● WHAT YOU WILL DO:
Scan the entries below for "einen" and copy each line that holds it.

== Segment start ==

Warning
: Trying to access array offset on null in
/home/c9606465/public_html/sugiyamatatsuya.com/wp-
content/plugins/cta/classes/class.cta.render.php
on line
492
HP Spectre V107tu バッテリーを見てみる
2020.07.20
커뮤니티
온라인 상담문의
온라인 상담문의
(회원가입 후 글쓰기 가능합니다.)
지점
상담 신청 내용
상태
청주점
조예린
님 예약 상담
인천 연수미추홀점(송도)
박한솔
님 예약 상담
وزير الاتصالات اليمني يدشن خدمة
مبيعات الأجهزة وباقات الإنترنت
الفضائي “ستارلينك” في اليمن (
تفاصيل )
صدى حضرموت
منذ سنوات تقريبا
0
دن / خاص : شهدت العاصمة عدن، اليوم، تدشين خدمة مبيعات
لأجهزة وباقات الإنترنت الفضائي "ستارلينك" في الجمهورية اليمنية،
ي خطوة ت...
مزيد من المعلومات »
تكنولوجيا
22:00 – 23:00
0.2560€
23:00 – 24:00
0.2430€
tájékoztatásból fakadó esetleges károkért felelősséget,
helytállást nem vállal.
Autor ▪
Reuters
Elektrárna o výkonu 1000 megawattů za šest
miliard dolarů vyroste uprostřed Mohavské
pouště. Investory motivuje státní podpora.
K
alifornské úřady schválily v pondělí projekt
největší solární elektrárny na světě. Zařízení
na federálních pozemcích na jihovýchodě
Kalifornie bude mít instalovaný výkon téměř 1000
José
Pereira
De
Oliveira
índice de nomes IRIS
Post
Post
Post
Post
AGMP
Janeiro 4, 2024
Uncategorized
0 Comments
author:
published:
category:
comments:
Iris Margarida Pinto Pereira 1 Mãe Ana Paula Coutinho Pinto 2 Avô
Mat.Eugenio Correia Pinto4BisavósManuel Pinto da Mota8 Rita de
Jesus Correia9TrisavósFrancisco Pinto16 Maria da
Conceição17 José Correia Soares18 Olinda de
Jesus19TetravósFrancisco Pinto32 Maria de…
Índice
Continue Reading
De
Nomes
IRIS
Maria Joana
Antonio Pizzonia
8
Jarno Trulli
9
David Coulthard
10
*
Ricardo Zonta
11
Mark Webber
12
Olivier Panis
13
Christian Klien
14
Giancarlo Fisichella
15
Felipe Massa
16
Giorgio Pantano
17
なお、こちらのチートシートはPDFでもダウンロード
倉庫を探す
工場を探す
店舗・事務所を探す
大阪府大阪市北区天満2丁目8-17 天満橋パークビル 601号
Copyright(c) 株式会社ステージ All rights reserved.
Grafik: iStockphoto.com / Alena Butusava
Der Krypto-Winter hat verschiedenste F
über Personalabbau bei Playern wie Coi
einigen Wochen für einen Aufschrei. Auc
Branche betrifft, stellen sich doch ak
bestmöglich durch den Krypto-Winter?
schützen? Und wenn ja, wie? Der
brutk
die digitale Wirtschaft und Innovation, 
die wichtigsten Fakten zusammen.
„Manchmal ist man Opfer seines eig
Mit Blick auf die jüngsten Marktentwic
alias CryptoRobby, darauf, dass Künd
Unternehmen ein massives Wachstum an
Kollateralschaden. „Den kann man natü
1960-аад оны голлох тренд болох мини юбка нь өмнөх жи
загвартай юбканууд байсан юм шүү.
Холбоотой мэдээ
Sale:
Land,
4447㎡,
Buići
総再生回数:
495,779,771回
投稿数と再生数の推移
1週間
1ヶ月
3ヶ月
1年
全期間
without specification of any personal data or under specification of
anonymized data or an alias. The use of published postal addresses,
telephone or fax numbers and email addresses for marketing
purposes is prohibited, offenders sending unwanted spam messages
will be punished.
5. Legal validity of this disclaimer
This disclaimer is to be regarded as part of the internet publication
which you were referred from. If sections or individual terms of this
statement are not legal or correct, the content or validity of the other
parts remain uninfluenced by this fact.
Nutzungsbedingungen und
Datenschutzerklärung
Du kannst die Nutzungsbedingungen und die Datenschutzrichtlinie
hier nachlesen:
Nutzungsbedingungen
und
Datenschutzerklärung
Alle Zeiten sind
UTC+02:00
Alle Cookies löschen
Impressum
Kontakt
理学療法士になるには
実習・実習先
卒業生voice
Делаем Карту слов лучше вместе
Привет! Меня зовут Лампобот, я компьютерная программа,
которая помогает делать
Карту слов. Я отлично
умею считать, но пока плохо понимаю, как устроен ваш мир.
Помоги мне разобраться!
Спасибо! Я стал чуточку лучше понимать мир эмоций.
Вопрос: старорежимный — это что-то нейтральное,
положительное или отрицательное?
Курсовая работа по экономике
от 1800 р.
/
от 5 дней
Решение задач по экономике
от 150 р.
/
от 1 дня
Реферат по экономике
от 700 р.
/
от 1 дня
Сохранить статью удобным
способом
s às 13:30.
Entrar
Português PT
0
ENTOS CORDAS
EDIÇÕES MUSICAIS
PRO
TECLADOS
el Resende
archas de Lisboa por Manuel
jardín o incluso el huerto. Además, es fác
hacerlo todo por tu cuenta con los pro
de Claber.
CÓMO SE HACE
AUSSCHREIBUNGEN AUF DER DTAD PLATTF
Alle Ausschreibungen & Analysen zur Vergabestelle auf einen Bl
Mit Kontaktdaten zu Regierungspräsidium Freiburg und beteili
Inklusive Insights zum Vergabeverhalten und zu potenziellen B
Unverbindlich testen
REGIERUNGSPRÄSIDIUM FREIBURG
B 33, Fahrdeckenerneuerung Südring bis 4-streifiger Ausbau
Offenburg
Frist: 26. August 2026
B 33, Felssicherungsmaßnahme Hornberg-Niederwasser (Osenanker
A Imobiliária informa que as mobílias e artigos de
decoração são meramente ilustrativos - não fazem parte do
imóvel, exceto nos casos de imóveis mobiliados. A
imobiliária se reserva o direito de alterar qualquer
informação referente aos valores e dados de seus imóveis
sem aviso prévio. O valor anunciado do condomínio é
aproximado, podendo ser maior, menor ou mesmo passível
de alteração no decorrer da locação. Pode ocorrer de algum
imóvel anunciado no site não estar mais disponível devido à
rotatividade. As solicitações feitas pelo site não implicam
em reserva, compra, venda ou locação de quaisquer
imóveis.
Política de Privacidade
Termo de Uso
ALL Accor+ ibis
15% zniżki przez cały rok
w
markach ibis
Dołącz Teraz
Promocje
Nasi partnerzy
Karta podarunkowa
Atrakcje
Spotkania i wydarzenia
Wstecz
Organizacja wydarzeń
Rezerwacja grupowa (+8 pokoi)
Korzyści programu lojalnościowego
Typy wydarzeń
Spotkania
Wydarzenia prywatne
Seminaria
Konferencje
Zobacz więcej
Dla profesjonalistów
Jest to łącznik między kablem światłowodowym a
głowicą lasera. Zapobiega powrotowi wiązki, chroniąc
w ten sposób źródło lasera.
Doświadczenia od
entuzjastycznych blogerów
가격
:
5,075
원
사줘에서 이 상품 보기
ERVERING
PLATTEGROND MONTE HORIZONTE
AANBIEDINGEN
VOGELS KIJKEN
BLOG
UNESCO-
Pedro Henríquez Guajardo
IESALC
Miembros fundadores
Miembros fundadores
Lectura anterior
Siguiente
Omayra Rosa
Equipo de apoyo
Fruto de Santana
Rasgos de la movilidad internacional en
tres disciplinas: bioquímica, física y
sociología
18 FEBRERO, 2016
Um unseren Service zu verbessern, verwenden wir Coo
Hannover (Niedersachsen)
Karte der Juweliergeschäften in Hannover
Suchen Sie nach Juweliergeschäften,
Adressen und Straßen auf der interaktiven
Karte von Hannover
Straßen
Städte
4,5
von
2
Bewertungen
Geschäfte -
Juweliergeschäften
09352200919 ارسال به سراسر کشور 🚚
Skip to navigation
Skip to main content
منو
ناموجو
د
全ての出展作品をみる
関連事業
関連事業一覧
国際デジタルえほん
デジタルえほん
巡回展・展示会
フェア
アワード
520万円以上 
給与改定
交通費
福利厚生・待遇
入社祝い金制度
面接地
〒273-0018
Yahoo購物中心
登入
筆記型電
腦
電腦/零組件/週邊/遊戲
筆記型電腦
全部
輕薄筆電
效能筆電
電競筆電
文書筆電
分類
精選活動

== Segment end ==

● WRITTEN ANSWER:
einigen Wochen für einen Aufschrei. Auc
Alle Ausschreibungen & Analysen zur Vergabestelle auf einen Bl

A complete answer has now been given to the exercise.